◆ **TASK INPUT**
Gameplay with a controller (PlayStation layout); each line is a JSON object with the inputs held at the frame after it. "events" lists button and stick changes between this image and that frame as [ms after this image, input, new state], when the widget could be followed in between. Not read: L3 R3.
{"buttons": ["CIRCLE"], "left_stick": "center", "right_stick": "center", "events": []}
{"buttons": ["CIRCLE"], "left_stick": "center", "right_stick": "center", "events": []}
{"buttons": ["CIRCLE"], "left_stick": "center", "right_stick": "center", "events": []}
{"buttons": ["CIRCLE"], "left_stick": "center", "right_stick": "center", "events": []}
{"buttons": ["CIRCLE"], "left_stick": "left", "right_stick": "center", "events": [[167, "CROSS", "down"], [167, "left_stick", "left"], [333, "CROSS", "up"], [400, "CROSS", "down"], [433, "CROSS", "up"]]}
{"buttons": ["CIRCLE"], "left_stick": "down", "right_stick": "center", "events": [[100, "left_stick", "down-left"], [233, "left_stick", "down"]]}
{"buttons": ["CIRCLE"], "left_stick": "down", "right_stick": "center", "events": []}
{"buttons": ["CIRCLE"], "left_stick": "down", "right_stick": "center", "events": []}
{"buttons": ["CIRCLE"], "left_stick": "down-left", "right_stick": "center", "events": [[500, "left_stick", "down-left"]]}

◆ **GOAL OF THE EXERCISE**
Nothing in the records may change; write them out again in full.

◆ **TASK OUTPUT**
Gameplay with a controller (PlayStation layout); each line is a JSON object with the inputs held at the frame after it. "events" lists button and stick changes between this image and that frame as [ms after this image, input, new state], when the widget could be followed in between. Not read: L3 R3.
{"buttons": ["CIRCLE"], "left_stick": "center", "right_stick": "center", "events": []}
{"buttons": ["CIRCLE"], "left_stick": "center", "right_stick": "center", "events": []}
{"buttons": ["CIRCLE"], "left_stick": "center", "right_stick": "center", "events": []}
{"buttons": ["CIRCLE"], "left_stick": "center", "right_stick": "center", "events": []}
{"buttons": ["CIRCLE"], "left_stick": "left", "right_stick": "center", "events": [[167, "CROSS", "down"], [167, "left_stick", "left"], [333, "CROSS", "up"], [400, "CROSS", "down"], [433, "CROSS", "up"]]}
{"buttons": ["CIRCLE"], "left_stick": "down", "right_stick": "center", "events": [[100, "left_stick", "down-left"], [233, "left_stick", "down"]]}
{"buttons": ["CIRCLE"], "left_stick": "down", "right_stick": "center", "events": []}
{"buttons": ["CIRCLE"], "left_stick": "down", "right_stick": "center", "events": []}
{"buttons": ["CIRCLE"], "left_stick": "down-left", "right_stick": "center", "events": [[500, "left_stick", "down-left"]]}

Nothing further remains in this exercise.